The ITOMIC group consulted with an expert in ROS1 mutations who thought that crizotinib might be effective. "He thought that this point mutation might prevent the binding of an E3 ubiquitin ligase that would degrade the protein and ... that there was a chance that this point mutation might result in persistence of the protein in the cell [resulting] in higher-level activity of the protein [that] might confer susceptibility to crizotinib," Blau explained.
Unfortunately, the tumor did not respond to the new treatment: in fact, the patient's condition worsened. But the attempt did yield valuable data that will hopefully benefit future patients. "What we've done in essence is close a learning loop; 'you have a prediction, you tested it, it was wrong, and you record that instance,'" Blau said. It does not mean that another breast cancer patient with a similar mutation would not respond to crizotinib. "We don't know enough about what's going on ... but I would say that if you did this two or three or four times and it consistently didn't work, you might at some point lose enthusiasm for that approach."

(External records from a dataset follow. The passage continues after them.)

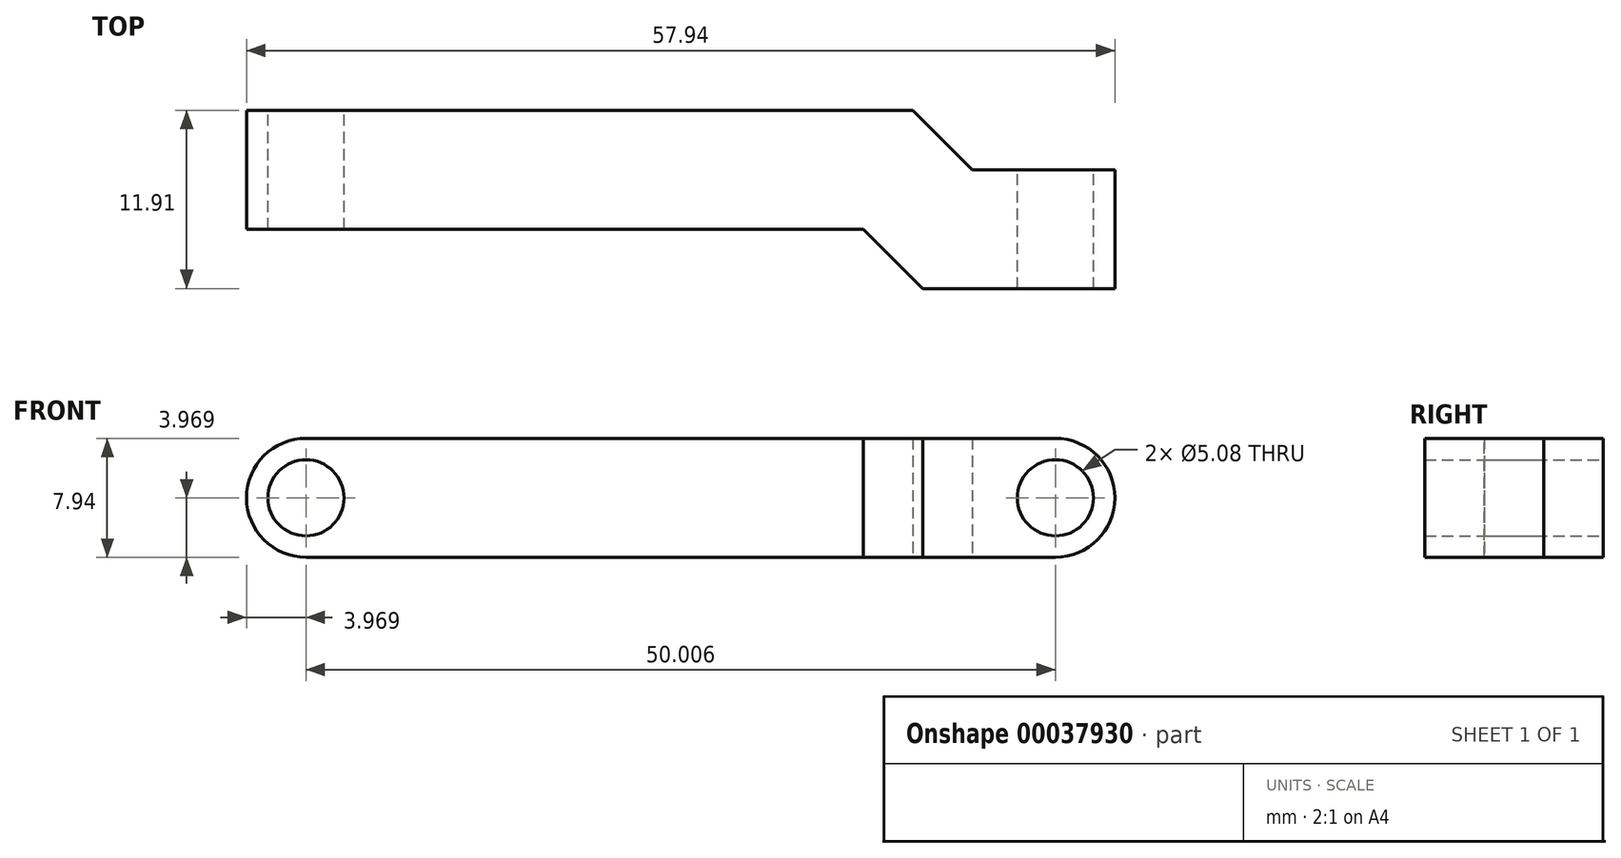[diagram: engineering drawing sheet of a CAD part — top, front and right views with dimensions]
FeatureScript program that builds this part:
annotation { "Feature Type Name" : "Feature", "Feature Type Description" : "" }
export const myFeature = defineFeature(function(context is Context, id is Id, definition is map)
    precondition{}
    {
        {
            var Q0;
            Q0=qCreatedBy(makeId("Top.planeOp"),FACE);
            var sketch = newSketch(context, id + "F0", { "sketchPlane" : qUnion([Q0])});
            skLineSegment(sketch, "E0.bottom", {"start": v(0, 0) * mm, "end": v(44.45, 0) * mm});
            skLineSegment(sketch, "E0.top", {"start": v(0, -7.94) * mm, "end": v(41.16, -7.94) * mm});
            skLineSegment(sketch, "E0.left", {"start": v(0, 0) * mm, "end": v(0, -7.94) * mm});
            skLineSegment(sketch, "E1", {"start": v(41.16, -7.94) * mm, "end": v(45.13, -11.9) * mm});
            skLineSegment(sketch, "E2", {"start": v(44.45, 0) * mm, "end": v(48.42, -3.97) * mm});
            skLineSegment(sketch, "E3", {"start": v(48.42, -3.97) * mm, "end": v(57.94, -3.97) * mm});
            skLineSegment(sketch, "E4", {"start": v(57.94, -3.97) * mm, "end": v(57.94, -11.9) * mm});
            skLineSegment(sketch, "E5", {"start": v(44.45, 0) * mm, "end": v(57.94, 0) * mm, "construction": true});
            skLineSegment(sketch, "E6", {"start": v(57.94, 0) * mm, "end": v(57.94, -3.97) * mm, "construction": true});
            skLineSegment(sketch, "E7", {"start": v(46.43, -1.98) * mm, "end": v(40.82, -7.6) * mm, "construction": true});
            skLineSegment(sketch, "E8", {"start": v(45.13, -11.9) * mm, "end": v(57.94, -11.9) * mm});
            skLineSegment(sketch, "E9", {"start": v(41.16, -7.94) * mm, "end": v(40.82, -7.6) * mm, "construction": true});
            skSolve(sketch);
        }
        {
            var Q0;
            Q0=qSketchRegion(id+"F0",true);
            extrude(context, id + "F1", {"entities" : qUnion([Q0]), "depth" : 7.94 * mm});
        }
        {
            var Q0;
            Q0=makeQuery(id+"F1.opExtrude","CAP_EDGE",EDGE,{"disambiguationData":[OSD([sQuery(id+"F0.wireOp",EDGE,"E0.left")])],"isStart":true});
            var Q1;
            Q1=makeQuery(id+"F1.opExtrude","CAP_EDGE",EDGE,{"disambiguationData":[OSD([sQuery(id+"F0.wireOp",EDGE,"E0.left")])],"isStart":false});
            var Q2;
            Q2=makeQuery(id+"F1.opExtrude","CAP_EDGE",EDGE,{"disambiguationData":[OSD([sQuery(id+"F0.wireOp",EDGE,"E4")])],"isStart":true});
            var Q3;
            Q3=makeQuery(id+"F1.opExtrude","CAP_EDGE",EDGE,{"disambiguationData":[OSD([sQuery(id+"F0.wireOp",EDGE,"E4")])],"isStart":false});
            fillet(context, id + "F2", {"entities" : qUnion([Q0, Q1, Q2, Q3]), "radius" : 3.97 * mm, "tangentPropagation" : true, "allowEdgeOverflow" : false});
        }
        {
            var Q0;
            Q0=makeQuery(id+"F1.opExtrude","SWEPT_FACE",FACE,{"disambiguationData":[OSD([sQuery(id+"F0.wireOp",EDGE,"E0.bottom")])]});
            var sketch = newSketch(context, id + "F3", { "sketchPlane" : qUnion([Q0])});
            skCircle(sketch, "E10", {"center": v(-3.97, 3.97) * mm, "radius": 2.54 * mm});
            skCircle(sketch, "E11", {"center": v(-53.98, 3.97) * mm, "radius": 2.54 * mm});
            skSolve(sketch);
        }
        {
            var Q0;
            Q0=qSketchRegion(id+"F3",true);
            var Q1;
            Q1=makeQuery(id+"F1.opExtrude","SWEPT_FACE",FACE,{"disambiguationData":[OSD([sQuery(id+"F0.wireOp",EDGE,"E8")])]});
            extrude(context, id + "F4", {"entities" : qUnion([Q0]), "operationType" : NewBodyOperationType.REMOVE, "endBound" : BoundingType.UP_TO_SURFACE, "oppositeDirection" : true, "endBoundEntityFace" : qUnion([Q1]), "depth" : 25.4 * mm});
        }
    });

The ITOMIC analysis also turned up a second treatment option. By screening circulating tumor cells from the patient against a 160-drug panel, the researchers found evidence that the tumor might respond to two drugs that are inhibitors of the B-cell lymphoma 2 gene. These drugs are currently in phase III clinical trials for hematological malignancies with a TNBC-specific clinical trial planned for the future, Blau said. However, efforts to obtain these drugs from the pharmaceutical developer failed and the patient died.
"It's really a lost opportunity," Blau said. "We had a reasonably strong suggestion that she might respond to the drug and if we had been able to get access to it and she had responded, that might help inform the drug company about how they might proceed with their clinical trial."
Blau said that the ITOMIC team plans to publish more results from its trials. It also plans to share the expert opinions it has gathered for each of the ITOMIC enrollees via an open-access platform that will be available to cancer researchers and clinicians. The group currently has a prototype of the system up and running called the Tumor Crowd Modeling platform that is currently being used to post patients' results, with their consent, for review and comment by oncologists and clinicians.
Blau also said that group would be willing to share the raw data that they have stored on the DNAnexus cloud with interested researchers. "I think as we publish our first 12 patients, it will go on to more conventional databases. But if anyone wants to see our data now, I'm happy to share it," he said.
The group is also applying for federal research dollars to support more single-patient investigations. To date the project has largely been supported by grants from foundations and private donors "It's been hard to get traction in federal funding without having preliminary data [but] I think now, after having enrolled 12 patients, we are in a better position to be competitive for traditional grants," Blau said.